AUSGANGSTEXT
--------

Unser Betrieb

Der Grundbesitz Garbara liegt im Herzen des typischen Cartizze-Anbaugebietes auf einem Hügel zwischen S.Stefano und Saccol, der schon seit 1500 als „Cartice“ bekannt ist.

Der alles überragende Cartizze-Hügel gibt seinen Namen dem DOC-Gebiet das sich heute über 104 Hektar erstreckt. Die Grenzen wurden im April 1969 durch das Dekret des Präsidenten der Republik festgelegt um die Herkunft des gleichnamigen Weines zu garantieren.

Geologisch gesehen besteht das Gelände aus mehreren Schichten Kalkstein, Sand und Ton das sich vor etwa 15-20 Millionen auf dem Meeresgrund ablagerte und durch die anschließenden orogenetischen Bewegungen die heute bestehenden Hügel bildete. Die Zeugen dieser uralten Vergangenheit findet man heute häufig als fossile Überreste zwischen den Reihen der Weinstöcke.

--------

AUFGABE
Schreiben Sie den Text über den Betrieb Garbara im Cartizze-Gebiet weiter. Beginnen Sie direkt nach seinem letzten Satz.

--------

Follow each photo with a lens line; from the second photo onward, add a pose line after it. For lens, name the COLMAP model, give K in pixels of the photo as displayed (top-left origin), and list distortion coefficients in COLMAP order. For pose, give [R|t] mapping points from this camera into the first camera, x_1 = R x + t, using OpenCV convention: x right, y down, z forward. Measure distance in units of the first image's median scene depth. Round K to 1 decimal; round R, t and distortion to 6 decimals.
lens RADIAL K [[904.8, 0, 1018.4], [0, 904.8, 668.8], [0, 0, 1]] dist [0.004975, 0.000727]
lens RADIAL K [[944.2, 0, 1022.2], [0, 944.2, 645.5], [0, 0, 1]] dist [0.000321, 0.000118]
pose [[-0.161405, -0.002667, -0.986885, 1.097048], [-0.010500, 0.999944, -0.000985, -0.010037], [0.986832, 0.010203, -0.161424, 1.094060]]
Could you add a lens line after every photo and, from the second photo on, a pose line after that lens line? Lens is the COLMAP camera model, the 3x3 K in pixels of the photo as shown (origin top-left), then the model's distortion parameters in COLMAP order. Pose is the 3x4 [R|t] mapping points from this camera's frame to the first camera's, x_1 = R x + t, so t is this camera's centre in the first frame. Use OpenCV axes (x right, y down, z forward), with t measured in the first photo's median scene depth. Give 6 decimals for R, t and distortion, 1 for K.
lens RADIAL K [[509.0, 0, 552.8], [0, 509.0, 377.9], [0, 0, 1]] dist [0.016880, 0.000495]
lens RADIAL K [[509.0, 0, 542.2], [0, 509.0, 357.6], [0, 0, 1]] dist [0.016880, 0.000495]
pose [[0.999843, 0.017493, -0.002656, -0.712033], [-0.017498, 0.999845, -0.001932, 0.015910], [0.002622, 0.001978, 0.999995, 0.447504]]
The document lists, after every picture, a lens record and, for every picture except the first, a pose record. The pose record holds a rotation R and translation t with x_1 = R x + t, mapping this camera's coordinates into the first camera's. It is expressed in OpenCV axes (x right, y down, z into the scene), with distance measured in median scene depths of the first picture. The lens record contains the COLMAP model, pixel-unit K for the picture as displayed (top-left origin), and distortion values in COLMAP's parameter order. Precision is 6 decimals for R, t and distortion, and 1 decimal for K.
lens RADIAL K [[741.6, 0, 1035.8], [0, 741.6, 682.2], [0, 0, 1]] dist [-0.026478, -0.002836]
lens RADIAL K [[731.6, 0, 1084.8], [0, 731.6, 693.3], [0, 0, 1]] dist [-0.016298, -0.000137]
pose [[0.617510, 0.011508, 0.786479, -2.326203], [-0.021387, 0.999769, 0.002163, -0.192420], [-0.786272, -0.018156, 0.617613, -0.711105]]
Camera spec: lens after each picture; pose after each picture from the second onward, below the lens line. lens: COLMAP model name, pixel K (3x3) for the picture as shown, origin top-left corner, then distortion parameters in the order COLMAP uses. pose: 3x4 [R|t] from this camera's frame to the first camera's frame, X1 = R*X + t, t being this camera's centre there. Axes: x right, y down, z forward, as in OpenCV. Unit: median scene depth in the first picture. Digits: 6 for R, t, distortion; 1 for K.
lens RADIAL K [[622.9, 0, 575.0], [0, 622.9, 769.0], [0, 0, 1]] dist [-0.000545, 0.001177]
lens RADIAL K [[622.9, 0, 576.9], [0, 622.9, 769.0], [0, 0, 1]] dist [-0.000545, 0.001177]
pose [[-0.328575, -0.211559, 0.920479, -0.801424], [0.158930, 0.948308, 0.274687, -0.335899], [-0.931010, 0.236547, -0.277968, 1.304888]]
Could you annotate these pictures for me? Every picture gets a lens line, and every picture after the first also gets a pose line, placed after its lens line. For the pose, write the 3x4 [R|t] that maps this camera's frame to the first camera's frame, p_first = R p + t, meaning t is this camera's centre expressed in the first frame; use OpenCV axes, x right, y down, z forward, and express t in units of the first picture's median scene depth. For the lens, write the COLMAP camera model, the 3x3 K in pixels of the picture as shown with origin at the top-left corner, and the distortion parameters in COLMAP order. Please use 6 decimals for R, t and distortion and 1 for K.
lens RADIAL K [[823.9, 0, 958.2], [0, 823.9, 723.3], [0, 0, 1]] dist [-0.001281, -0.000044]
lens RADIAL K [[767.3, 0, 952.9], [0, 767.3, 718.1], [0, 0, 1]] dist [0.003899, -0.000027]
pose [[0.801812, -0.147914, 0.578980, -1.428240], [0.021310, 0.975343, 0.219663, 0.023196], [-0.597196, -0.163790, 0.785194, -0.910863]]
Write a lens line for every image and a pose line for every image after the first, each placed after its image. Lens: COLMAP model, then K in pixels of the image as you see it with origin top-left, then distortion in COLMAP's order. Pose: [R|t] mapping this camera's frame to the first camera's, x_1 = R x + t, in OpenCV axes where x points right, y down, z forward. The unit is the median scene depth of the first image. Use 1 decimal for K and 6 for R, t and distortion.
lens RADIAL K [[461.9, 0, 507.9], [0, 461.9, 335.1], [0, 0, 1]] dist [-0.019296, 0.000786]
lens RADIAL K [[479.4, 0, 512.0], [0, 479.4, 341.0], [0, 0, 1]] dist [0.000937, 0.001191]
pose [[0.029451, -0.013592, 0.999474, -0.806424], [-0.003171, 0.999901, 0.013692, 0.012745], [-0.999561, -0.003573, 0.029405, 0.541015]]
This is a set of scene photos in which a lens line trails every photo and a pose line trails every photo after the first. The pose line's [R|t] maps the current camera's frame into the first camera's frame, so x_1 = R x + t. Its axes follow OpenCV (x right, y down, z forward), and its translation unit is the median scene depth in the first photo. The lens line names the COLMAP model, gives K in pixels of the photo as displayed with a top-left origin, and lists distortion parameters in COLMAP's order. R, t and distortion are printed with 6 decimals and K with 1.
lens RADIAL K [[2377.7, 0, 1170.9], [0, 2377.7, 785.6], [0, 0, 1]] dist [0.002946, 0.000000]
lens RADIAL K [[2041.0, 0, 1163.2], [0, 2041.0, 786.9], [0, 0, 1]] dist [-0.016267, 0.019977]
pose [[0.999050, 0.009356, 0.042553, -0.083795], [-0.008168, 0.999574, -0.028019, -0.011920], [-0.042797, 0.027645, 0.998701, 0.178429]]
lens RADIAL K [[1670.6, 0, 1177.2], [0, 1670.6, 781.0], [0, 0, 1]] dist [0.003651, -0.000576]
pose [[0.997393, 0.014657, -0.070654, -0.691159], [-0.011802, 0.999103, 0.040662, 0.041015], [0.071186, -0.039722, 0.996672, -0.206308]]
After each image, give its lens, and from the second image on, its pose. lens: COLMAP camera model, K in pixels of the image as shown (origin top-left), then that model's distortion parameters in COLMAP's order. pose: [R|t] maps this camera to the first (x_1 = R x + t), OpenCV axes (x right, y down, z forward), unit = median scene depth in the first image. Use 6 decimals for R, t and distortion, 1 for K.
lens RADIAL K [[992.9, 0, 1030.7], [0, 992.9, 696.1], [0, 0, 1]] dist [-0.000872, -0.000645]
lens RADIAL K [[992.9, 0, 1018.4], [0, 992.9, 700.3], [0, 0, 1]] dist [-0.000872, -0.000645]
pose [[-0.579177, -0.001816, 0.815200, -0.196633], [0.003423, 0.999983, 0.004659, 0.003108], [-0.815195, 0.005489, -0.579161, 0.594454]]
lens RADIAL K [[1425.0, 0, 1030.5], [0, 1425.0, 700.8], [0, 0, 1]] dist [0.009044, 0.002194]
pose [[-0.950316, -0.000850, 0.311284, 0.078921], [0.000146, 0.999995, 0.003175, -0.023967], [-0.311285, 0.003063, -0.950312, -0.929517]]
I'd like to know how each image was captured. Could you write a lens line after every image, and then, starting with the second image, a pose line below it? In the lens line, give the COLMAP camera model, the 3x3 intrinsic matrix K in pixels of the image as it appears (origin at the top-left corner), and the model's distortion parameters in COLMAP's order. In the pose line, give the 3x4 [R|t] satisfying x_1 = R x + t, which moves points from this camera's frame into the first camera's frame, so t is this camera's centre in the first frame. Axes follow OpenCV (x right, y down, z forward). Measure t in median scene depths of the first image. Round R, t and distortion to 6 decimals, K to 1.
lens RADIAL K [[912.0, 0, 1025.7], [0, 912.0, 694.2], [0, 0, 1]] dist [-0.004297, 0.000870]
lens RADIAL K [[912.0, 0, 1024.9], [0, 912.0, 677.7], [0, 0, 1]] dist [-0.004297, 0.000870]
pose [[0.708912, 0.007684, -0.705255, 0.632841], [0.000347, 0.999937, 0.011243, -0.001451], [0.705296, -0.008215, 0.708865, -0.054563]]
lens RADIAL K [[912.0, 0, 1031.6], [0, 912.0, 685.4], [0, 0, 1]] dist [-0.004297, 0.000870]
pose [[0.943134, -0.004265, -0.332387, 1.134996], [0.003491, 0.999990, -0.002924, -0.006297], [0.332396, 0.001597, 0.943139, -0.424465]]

--------

LÖSUNG
In dem Gebiet des Cartizze, schon in den ältesten Grundbüchern von Treviso zu finden, wird eine tausendjährige Tradition des Rebenanbaus aufrecht erhalten. Sein steiles, kalkhaltiges Gelände, das Richtung Südosten liegt, fängt die warmen Sonnenstrahlen im Frühling auf und schützt die Weinberge vor der sengenden Hitze im Sommer.

Es ist ein trockener Boden, reich an Spurenelementen, Mineralien und Metallen die den hier wachsenden Trauben ihre einzigartigen, charakteristischen Aromen von großer Vielfalt und Ausgewogenheit geben. Der Traubenertrag ist karg, die Beeren sind klein, aromatisch und sehr süß.